Under what regime can sense be made from sanctioning a policy on behalf of improving public health that allows businesses to mandate a vaccine that doesn’t immunize, with increasing evidence that it causes the very infection it was designed to avoid while compromising the immune system itself; doesn’t prevent infection transmission; produces a range of well-documented illnesses and even death; requires continual boostering with no assurance of effectiveness, along with perpetual, functionally useless mask mandating; exculpates the mandaters from any personal or financial liability if things go south; and violates, in blatant, down home ways, any fair minded notion of informed consent. The threat of loss of livelihood, retirement plans and medical insurance, among other potential lost benefits, under a mandate that has nothing to do with job performance, is hardly a “free” choice.
Governor Noem, in her defense of business freedom from government interference, doesn’t seem to understand the perverse irony involved in allowing businesses to do just the opposite with its workers. There is little evidence that those who exercise their choice not to receive the GMO cocktails pose any threat to those who choose to receive it. Unless, of course, she concedes that the injections don’t actually confer any protection. Which would then make the whole initiative moot. Which is why flu shots were never mandatory, since everyone knew they were not immunizing (they aren’t called vaccines in consequence), don’t reduce mortality, and most years do little to mitigate suffering for those victimized by viral influenza’s cascade of “variants.”

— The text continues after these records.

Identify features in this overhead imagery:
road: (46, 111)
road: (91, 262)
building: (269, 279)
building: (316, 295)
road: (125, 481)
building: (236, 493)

Perhaps Noem has succumbed to the lunacy of increasingly corrupt judicial tort cases, where the idea of negligence has been stretched to be anything a legal impresario can get a jury to believe, despite empirical evidence to the contrary. Worked up juries now routinely hand down damages in the millions for what they’ve decided should be criminal negligence, such as, among other things, serving coffee deemed too hot, maintaining shallow but unfenced garden ponds (ye olde attractive nuisance routine), and serving peanut butter in schools (each year, peanut butter allergies claim the lives of approximately five of the nation’s 74.2 million children, yet the product is now banned throughout the nation’s school systems because of the threat of “tortious relief”). Such decisions offend common sense, logic, and truth. But they quickly become legal precedents for even more egregious decisions. At each iteration, even the threat of tort litigation promotes laws, and now executive mandates, that, drip by drip, unreasonably constrict the freedom of everyone in their wake. And cost billions.

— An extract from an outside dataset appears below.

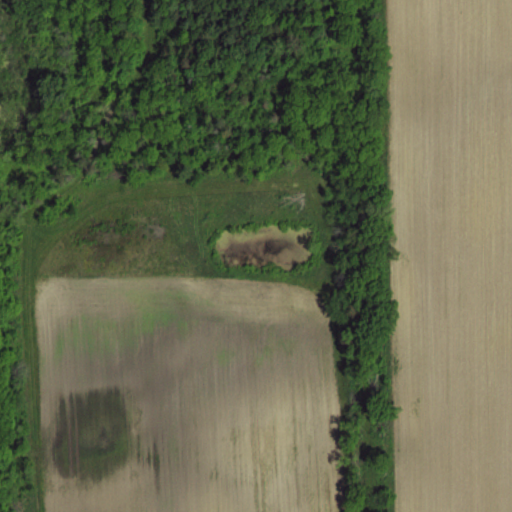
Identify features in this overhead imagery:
crop: (256, 256)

If this is so, the governor, rather than keeping a hands off policy, is cynically doing just the opposite, using her office in the best traditions of crony capitalism to signal the state’s business community she will not oppose mandates that might substantially reduce legal expenses and provide legal “cover” against charges of virus negligence. Any employer who then imposed an injection mandate, as well as a mask mandate, could then maintain they did everything they could have done to protect the public from infection, which is the best defense against the charge of negligence, though even this is often not sufficient to carry the day.

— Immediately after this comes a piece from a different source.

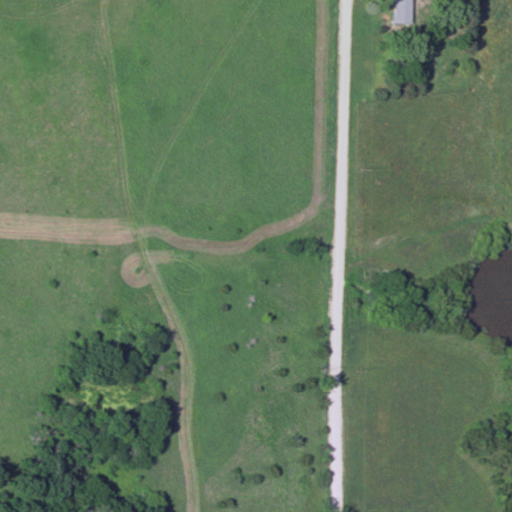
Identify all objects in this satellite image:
building: (399, 12)
road: (351, 256)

However, by pretending to take the libertarian high road, she’s also kicking employee rights to the curb while giving credence to the questionable idea that the so-called Covid vaccines are both safe and effective. Out from the same righteous spirit that spawned her no interference gambit, perhaps the governor’s office should assume liability for employees harmed by their employer’s mandate. Noblesse oblige in action.